Both food brands and non-food brands are likely to face a tougher market in 2023. There’s a saying: “when the tide is out, we know who is swimming naked”. The top priority should be to remain competitive, whether through pricing, product proposition or product assortment.
Brands must be laser focused and very precise in their activations and investments – based on the two main growth drivers we have identified for 2023: (1) convenience and (2) value perception.
There are two simple reasons why these will be the key factors this year. First, shoppers will be more willing to pay for convenience which helps them to save time or avoid hassle. Second, they will be more willing to choose or pay for a brand if the product gives more value and is more relevant to them, due to the experience it provides or the occasions it serves, for instance.

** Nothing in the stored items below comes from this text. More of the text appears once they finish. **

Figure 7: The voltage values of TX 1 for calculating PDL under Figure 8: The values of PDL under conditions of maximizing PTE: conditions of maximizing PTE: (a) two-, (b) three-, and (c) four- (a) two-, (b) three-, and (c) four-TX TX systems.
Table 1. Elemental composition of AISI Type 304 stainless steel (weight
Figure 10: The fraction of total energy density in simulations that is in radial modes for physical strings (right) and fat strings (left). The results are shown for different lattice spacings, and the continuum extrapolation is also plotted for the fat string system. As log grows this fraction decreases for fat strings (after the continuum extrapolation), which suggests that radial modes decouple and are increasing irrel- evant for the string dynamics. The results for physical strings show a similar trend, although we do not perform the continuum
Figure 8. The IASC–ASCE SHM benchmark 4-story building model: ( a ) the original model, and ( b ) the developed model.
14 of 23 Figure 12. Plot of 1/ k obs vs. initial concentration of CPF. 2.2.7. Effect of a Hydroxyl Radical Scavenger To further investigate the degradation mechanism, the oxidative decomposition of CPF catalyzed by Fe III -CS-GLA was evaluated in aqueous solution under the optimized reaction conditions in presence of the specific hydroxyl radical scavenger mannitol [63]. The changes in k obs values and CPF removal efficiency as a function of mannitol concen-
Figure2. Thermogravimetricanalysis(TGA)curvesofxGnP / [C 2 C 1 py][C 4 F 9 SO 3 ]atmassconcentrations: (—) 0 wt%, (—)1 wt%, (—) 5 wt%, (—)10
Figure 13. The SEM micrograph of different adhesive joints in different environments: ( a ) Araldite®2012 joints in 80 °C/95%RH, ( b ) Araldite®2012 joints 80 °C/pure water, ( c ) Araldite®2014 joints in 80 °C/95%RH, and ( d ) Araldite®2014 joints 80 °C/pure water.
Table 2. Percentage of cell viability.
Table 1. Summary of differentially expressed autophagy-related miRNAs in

In the laundry detergent segment, to give an example, we are seeing a shift towards liquid formats alongside a rising trend for capsule detergent which is priced at more of a premium. Shoppers are willing to pay for the convenience and less hassle the product provides, making it easier to store and handle for instance.
In dishwash, too, shoppers prefer value-added ranges such as those that are anti-bac, natural, or gentle on the skin. These cater to shoppers’ needs and address the pain points they face, which makes them appear better value compared to other products.
If brands are able to master the art of understanding shoppers, they will be one step closer to being their first choice.